O ator José Raposo, que interpreta duas personagens em Nico à Noite, é o primeiro a enaltecer o dom do apresentador. "Ele é uma pessoa muito tranquila. Tem capacidade para ultrapassar tudo com muita serenidade e um enorme talento para coordenar, tanto técnica como humanamente. Ele conjuga muito bem todas as vertentes da nossa profissão."

A capacidade de gerir as ansiedades dos outros e de restabelecer a ordem é uma herança do pai, revela Nicolau Breyner à NTV: "O meu pai era uma pessoa muito serena, se calhar herdei esta capacidade dele. Já a minha mãe era uma pessoa mais inquieta. Sou uma pessoa muito ansiosa, mas nos momentos graves sou uma pessoa muito calma. Quando se estabelece o caos, eu sou o gajo que diz: 'Calma aí!' Essa veia tem-me ajudado muito nesta caminhada."

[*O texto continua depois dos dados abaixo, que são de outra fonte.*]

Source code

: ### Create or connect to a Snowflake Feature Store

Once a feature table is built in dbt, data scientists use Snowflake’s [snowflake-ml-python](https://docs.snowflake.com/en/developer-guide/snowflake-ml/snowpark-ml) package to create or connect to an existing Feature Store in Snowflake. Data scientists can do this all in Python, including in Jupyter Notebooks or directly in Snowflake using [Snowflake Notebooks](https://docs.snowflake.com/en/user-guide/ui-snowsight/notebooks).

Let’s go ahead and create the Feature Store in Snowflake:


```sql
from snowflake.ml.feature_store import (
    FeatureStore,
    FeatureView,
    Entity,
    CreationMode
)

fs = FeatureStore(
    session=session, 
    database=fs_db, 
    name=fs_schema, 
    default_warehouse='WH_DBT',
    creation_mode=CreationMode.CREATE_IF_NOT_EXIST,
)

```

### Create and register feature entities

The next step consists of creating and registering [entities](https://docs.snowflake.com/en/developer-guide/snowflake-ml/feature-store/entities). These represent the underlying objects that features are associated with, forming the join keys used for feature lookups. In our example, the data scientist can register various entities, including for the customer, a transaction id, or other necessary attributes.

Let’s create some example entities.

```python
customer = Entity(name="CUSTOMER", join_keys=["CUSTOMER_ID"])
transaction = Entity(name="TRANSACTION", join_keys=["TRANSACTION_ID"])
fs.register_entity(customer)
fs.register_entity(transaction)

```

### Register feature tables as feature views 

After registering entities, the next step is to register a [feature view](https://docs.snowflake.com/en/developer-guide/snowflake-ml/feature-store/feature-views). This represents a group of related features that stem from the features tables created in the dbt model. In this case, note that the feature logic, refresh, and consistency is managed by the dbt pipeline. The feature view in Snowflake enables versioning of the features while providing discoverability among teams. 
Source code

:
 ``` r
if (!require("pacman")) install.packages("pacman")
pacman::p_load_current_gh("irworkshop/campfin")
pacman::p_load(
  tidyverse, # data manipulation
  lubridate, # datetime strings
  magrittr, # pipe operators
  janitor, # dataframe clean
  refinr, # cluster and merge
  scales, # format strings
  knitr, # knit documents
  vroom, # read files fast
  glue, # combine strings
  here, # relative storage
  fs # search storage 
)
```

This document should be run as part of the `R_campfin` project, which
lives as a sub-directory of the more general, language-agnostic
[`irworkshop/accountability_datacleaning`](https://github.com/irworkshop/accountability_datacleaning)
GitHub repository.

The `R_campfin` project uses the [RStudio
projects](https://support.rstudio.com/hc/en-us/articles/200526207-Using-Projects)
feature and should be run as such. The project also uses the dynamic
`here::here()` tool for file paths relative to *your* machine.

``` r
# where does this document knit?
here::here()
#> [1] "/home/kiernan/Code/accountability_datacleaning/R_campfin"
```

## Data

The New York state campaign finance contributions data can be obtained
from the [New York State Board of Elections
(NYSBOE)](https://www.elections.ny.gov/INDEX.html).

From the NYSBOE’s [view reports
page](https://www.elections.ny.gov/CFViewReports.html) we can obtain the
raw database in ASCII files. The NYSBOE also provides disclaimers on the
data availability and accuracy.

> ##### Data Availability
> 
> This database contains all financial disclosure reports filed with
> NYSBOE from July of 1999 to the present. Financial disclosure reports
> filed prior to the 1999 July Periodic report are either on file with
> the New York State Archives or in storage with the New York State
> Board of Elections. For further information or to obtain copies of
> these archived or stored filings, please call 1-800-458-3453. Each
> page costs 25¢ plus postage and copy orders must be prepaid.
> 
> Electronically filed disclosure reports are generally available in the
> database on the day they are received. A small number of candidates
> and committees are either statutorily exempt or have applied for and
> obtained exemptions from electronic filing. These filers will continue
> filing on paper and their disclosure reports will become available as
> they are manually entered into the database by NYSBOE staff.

O sucesso de Nico à Noite, RTP1, confunde-se com o êxito de Nicolau Breyner. O ator, realizador e comediante inspira técnicos de som, realizadores e os restantes profissionais que todas as semanas se cruzam com Nicolau Breyner nos corredores. Parceiro e amigo pessoal, o ator José Raposo, que interpreta duas personagens no programa, afiança que este é um programa que vive da alma de Nicolau Breyner: "O Nico é feito à imagem dele. Ele é quem dá a opinião final, é ele quem decide tudo quanto à forma de realizar, a luz, o som e os convidados. Tudo passa pelo Nico. Ele tem muita experiência, tem um conhecimento nato e qualquer coisa, ele resolve. Ele é um mestre da arte de representar, ajuda a que todo o programa se desenrole de forma mais rápida e natural. Ele tem uma energia inesgotável, é uma pessoa muito especial", elogia o ator José Raposo, 50 anos.

Também João César Sobral, chefe de produção do programa, é um admirador de Nicolau. "Todos os dias aprendemos algo com ele. Ele tem um olho clínico para tudo. Ele sabe tudo!", atira.

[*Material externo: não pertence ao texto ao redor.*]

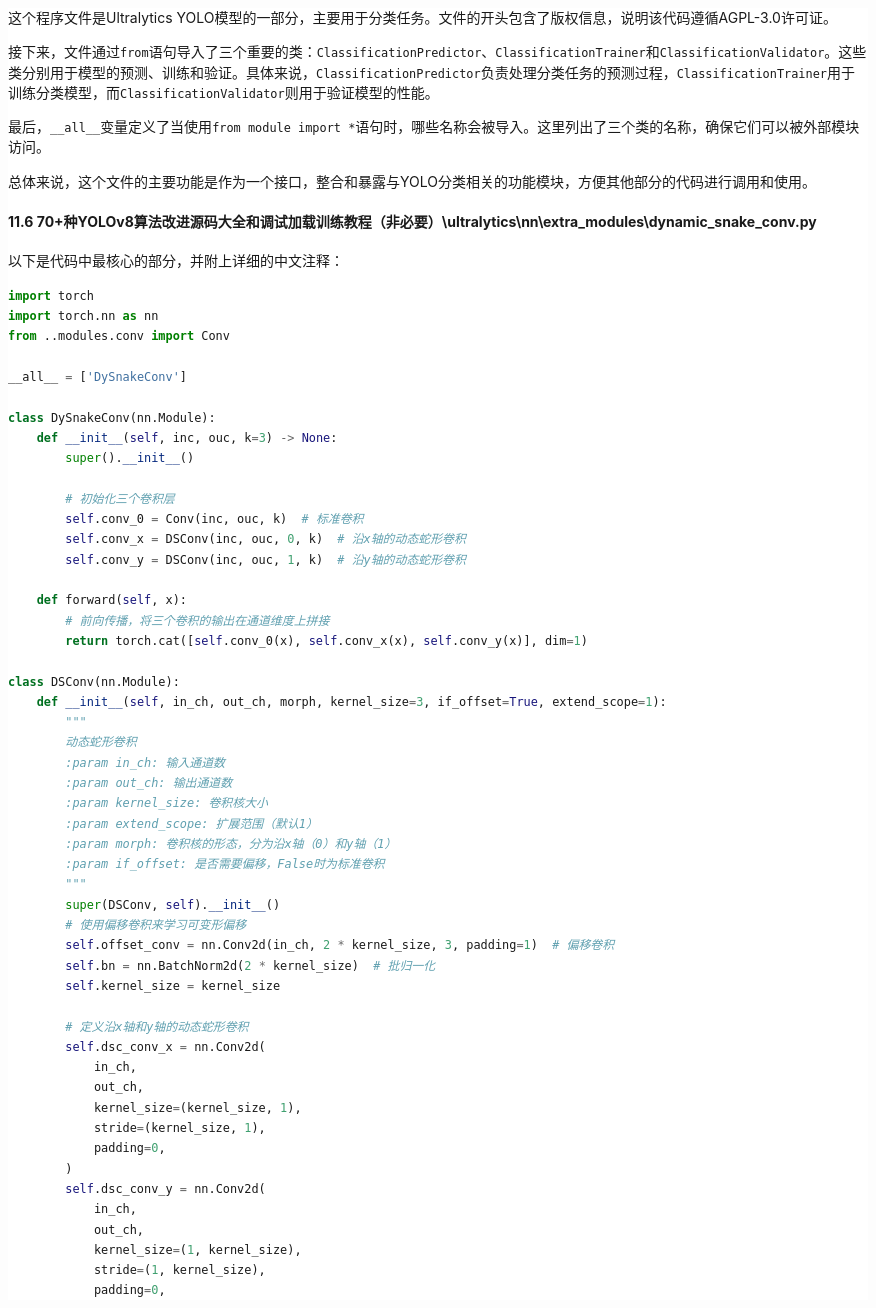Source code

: 这个程序文件是Ultralytics YOLO模型的一部分，主要用于分类任务。文件的开头包含了版权信息，说明该代码遵循AGPL-3.0许可证。

接下来，文件通过`from`语句导入了三个重要的类：`ClassificationPredictor`、`ClassificationTrainer`和`ClassificationValidator`。这些类分别用于模型的预测、训练和验证。具体来说，`ClassificationPredictor`负责处理分类任务的预测过程，`ClassificationTrainer`用于训练分类模型，而`ClassificationValidator`则用于验证模型的性能。

最后，`__all__`变量定义了当使用`from module import *`语句时，哪些名称会被导入。这里列出了三个类的名称，确保它们可以被外部模块访问。

总体来说，这个文件的主要功能是作为一个接口，整合和暴露与YOLO分类相关的功能模块，方便其他部分的代码进行调用和使用。

#### 11.6 70+种YOLOv8算法改进源码大全和调试加载训练教程（非必要）\ultralytics\nn\extra_modules\dynamic_snake_conv.py

以下是代码中最核心的部分，并附上详细的中文注释：

```python
import torch
import torch.nn as nn
from ..modules.conv import Conv

__all__ = ['DySnakeConv']

class DySnakeConv(nn.Module):
    def __init__(self, inc, ouc, k=3) -> None:
        super().__init__()
        
        # 初始化三个卷积层
        self.conv_0 = Conv(inc, ouc, k)  # 标准卷积
        self.conv_x = DSConv(inc, ouc, 0, k)  # 沿x轴的动态蛇形卷积
        self.conv_y = DSConv(inc, ouc, 1, k)  # 沿y轴的动态蛇形卷积
    
    def forward(self, x):
        # 前向传播，将三个卷积的输出在通道维度上拼接
        return torch.cat([self.conv_0(x), self.conv_x(x), self.conv_y(x)], dim=1)

class DSConv(nn.Module):
    def __init__(self, in_ch, out_ch, morph, kernel_size=3, if_offset=True, extend_scope=1):
        """
        动态蛇形卷积
        :param in_ch: 输入通道数
        :param out_ch: 输出通道数
        :param kernel_size: 卷积核大小
        :param extend_scope: 扩展范围（默认1）
        :param morph: 卷积核的形态，分为沿x轴（0）和y轴（1）
        :param if_offset: 是否需要偏移，False时为标准卷积
        """
        super(DSConv, self).__init__()
        # 使用偏移卷积来学习可变形偏移
        self.offset_conv = nn.Conv2d(in_ch, 2 * kernel_size, 3, padding=1)  # 偏移卷积
        self.bn = nn.BatchNorm2d(2 * kernel_size)  # 批归一化
        self.kernel_size = kernel_size

        # 定义沿x轴和y轴的动态蛇形卷积
        self.dsc_conv_x = nn.Conv2d(
            in_ch,
            out_ch,
            kernel_size=(kernel_size, 1),
            stride=(kernel_size, 1),
            padding=0,
        )
        self.dsc_conv_y = nn.Conv2d(
            in_ch,
            out_ch,
            kernel_size=(1, kernel_size),
            stride=(1, kernel_size),
            padding=0,
```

Despido de vaidades, Nicolau Breyner defende-se dos elogios: "Eu gosto de dar uma olhadela em tudo. Faço-o naturalmente... Estou sentado e estou a olhar para as luzes, atento ao som. Dou um toque final no que se escreve, outras vezes escrevo eu os textos."

É, garante à NTV, a sua "forma de estar" na vida.